━━━━━ Data supplied

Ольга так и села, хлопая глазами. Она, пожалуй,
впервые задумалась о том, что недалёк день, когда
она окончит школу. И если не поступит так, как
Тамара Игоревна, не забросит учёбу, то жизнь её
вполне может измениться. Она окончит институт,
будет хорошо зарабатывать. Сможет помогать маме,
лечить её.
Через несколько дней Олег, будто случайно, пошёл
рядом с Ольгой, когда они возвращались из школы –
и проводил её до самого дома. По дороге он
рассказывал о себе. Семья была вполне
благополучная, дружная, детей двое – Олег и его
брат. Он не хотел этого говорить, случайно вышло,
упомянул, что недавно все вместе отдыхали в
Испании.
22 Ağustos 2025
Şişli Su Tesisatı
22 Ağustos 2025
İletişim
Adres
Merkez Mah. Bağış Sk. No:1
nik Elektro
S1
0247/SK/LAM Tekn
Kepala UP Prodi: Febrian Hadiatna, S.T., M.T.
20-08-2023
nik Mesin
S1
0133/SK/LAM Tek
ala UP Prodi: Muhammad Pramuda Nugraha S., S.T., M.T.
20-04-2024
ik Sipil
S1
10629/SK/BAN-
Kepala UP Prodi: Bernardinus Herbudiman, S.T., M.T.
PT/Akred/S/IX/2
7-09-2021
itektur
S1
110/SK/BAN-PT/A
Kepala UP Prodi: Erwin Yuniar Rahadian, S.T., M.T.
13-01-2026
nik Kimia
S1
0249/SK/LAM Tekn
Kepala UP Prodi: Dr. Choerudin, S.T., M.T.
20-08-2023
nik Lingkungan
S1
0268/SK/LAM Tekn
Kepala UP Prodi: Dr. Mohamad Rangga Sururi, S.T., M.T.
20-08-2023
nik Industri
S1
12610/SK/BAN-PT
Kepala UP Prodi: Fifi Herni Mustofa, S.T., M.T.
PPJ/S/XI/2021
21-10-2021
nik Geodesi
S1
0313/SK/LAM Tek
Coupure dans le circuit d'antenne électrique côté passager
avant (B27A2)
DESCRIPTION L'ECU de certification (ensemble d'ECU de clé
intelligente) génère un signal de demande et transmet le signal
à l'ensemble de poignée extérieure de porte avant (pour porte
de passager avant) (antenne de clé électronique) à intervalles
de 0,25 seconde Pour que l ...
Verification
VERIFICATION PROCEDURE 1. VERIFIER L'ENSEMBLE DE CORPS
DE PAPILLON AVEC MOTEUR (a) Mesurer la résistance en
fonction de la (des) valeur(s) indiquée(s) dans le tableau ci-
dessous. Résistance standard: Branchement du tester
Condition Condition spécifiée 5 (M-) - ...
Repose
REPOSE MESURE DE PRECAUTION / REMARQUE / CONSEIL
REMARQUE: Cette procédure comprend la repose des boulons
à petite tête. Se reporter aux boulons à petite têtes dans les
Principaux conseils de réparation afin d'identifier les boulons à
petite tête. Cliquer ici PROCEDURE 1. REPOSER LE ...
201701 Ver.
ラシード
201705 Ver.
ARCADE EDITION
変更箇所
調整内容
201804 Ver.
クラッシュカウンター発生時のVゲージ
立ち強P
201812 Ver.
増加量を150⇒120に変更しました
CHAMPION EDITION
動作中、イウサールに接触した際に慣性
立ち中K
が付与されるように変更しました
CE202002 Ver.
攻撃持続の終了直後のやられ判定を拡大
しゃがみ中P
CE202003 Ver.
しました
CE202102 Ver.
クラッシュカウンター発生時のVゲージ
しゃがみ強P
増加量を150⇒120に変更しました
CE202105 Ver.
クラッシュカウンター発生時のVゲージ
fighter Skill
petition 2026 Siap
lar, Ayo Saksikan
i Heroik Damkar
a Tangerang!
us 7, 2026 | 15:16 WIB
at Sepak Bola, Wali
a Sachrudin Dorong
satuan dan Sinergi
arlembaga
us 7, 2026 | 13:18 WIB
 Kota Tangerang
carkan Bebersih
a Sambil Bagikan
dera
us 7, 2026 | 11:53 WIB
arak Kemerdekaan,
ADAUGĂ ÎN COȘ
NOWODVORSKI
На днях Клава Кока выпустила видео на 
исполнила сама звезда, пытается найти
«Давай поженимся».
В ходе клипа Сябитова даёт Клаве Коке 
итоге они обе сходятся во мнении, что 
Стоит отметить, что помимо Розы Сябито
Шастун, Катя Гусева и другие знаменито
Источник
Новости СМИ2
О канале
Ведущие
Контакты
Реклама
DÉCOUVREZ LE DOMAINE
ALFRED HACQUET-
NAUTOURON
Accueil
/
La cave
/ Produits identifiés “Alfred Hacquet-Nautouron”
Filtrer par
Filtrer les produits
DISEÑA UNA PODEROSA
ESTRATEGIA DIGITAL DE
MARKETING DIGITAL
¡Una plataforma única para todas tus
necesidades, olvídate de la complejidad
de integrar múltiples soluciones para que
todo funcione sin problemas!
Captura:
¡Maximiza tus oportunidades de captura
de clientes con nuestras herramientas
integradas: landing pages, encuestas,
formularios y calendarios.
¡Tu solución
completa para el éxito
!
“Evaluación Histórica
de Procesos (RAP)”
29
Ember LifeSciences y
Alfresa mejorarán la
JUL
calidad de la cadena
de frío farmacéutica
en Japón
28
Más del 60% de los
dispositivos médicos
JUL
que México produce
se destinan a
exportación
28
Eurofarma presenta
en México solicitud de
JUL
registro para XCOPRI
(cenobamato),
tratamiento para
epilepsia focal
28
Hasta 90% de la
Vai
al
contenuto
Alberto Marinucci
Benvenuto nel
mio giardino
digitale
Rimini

━━━━━━━━━━

## What is being asked
Output the listing exactly.

## Solution for this exercise
Ольга так и села, хлопая глазами. Она, пожалуй,
впервые задумалась о том, что недалёк день, когда
она окончит школу. И если не поступит так, как
Тамара Игоревна, не забросит учёбу, то жизнь её
вполне может измениться. Она окончит институт,
будет хорошо зарабатывать. Сможет помогать маме,
лечить её.
Через несколько дней Олег, будто случайно, пошёл
рядом с Ольгой, когда они возвращались из школы –
и проводил её до самого дома. По дороге он
рассказывал о себе. Семья была вполне
благополучная, дружная, детей двое – Олег и его
брат. Он не хотел этого говорить, случайно вышло,
упомянул, что недавно все вместе отдыхали в
Испании.
22 Ağustos 2025
Şişli Su Tesisatı
22 Ağustos 2025
İletişim
Adres
Merkez Mah. Bağış Sk. No:1
nik Elektro
S1
0247/SK/LAM Tekn
Kepala UP Prodi: Febrian Hadiatna, S.T., M.T.
20-08-2023
nik Mesin
S1
0133/SK/LAM Tek
ala UP Prodi: Muhammad Pramuda Nugraha S., S.T., M.T.
20-04-2024
ik Sipil
S1
10629/SK/BAN-
Kepala UP Prodi: Bernardinus Herbudiman, S.T., M.T.
PT/Akred/S/IX/2
7-09-2021
itektur
S1
110/SK/BAN-PT/A
Kepala UP Prodi: Erwin Yuniar Rahadian, S.T., M.T.
13-01-2026
nik Kimia
S1
0249/SK/LAM Tekn
Kepala UP Prodi: Dr. Choerudin, S.T., M.T.
20-08-2023
nik Lingkungan
S1
0268/SK/LAM Tekn
Kepala UP Prodi: Dr. Mohamad Rangga Sururi, S.T., M.T.
20-08-2023
nik Industri
S1
12610/SK/BAN-PT
Kepala UP Prodi: Fifi Herni Mustofa, S.T., M.T.
PPJ/S/XI/2021
21-10-2021
nik Geodesi
S1
0313/SK/LAM Tek
Coupure dans le circuit d'antenne électrique côté passager
avant (B27A2)
DESCRIPTION L'ECU de certification (ensemble d'ECU de clé
intelligente) génère un signal de demande et transmet le signal
à l'ensemble de poignée extérieure de porte avant (pour porte
de passager avant) (antenne de clé électronique) à intervalles
de 0,25 seconde Pour que l ...
Verification
VERIFICATION PROCEDURE 1. VERIFIER L'ENSEMBLE DE CORPS
DE PAPILLON AVEC MOTEUR (a) Mesurer la résistance en
fonction de la (des) valeur(s) indiquée(s) dans le tableau ci-
dessous. Résistance standard: Branchement du tester
Condition Condition spécifiée 5 (M-) - ...
Repose
REPOSE MESURE DE PRECAUTION / REMARQUE / CONSEIL
REMARQUE: Cette procédure comprend la repose des boulons
à petite tête. Se reporter aux boulons à petite têtes dans les
Principaux conseils de réparation afin d'identifier les boulons à
petite tête. Cliquer ici PROCEDURE 1. REPOSER LE ...
201701 Ver.
ラシード
201705 Ver.
ARCADE EDITION
変更箇所
調整内容
201804 Ver.
クラッシュカウンター発生時のVゲージ
立ち強P
201812 Ver.
増加量を150⇒120に変更しました
CHAMPION EDITION
動作中、イウサールに接触した際に慣性
立ち中K
が付与されるように変更しました
CE202002 Ver.
攻撃持続の終了直後のやられ判定を拡大
しゃがみ中P
CE202003 Ver.
しました
CE202102 Ver.
クラッシュカウンター発生時のVゲージ
しゃがみ強P
増加量を150⇒120に変更しました
CE202105 Ver.
クラッシュカウンター発生時のVゲージ
fighter Skill
petition 2026 Siap
lar, Ayo Saksikan
i Heroik Damkar
a Tangerang!
us 7, 2026 | 15:16 WIB
at Sepak Bola, Wali
a Sachrudin Dorong
satuan dan Sinergi
arlembaga
us 7, 2026 | 13:18 WIB
 Kota Tangerang
carkan Bebersih
a Sambil Bagikan
dera
us 7, 2026 | 11:53 WIB
arak Kemerdekaan,
ADAUGĂ ÎN COȘ
NOWODVORSKI
На днях Клава Кока выпустила видео на 
исполнила сама звезда, пытается найти
«Давай поженимся».
В ходе клипа Сябитова даёт Клаве Коке 
итоге они обе сходятся во мнении, что 
Стоит отметить, что помимо Розы Сябито
Шастун, Катя Гусева и другие знаменито
Источник
Новости СМИ2
О канале
Ведущие
Контакты
Реклама
DÉCOUVREZ LE DOMAINE
ALFRED HACQUET-
NAUTOURON
Accueil
/
La cave
/ Produits identifiés “Alfred Hacquet-Nautouron”
Filtrer par
Filtrer les produits
DISEÑA UNA PODEROSA
ESTRATEGIA DIGITAL DE
MARKETING DIGITAL
¡Una plataforma única para todas tus
necesidades, olvídate de la complejidad
de integrar múltiples soluciones para que
todo funcione sin problemas!
Captura:
¡Maximiza tus oportunidades de captura
de clientes con nuestras herramientas
integradas: landing pages, encuestas,
formularios y calendarios.
¡Tu solución
completa para el éxito
!
“Evaluación Histórica
de Procesos (RAP)”
29
Ember LifeSciences y
Alfresa mejorarán la
JUL
calidad de la cadena
de frío farmacéutica
en Japón
28
Más del 60% de los
dispositivos médicos
JUL
que México produce
se destinan a
exportación
28
Eurofarma presenta
en México solicitud de
JUL
registro para XCOPRI
(cenobamato),
tratamiento para
epilepsia focal
28
Hasta 90% de la
Vai
al
contenuto
Alberto Marinucci
Benvenuto nel
mio giardino
digitale
Rimini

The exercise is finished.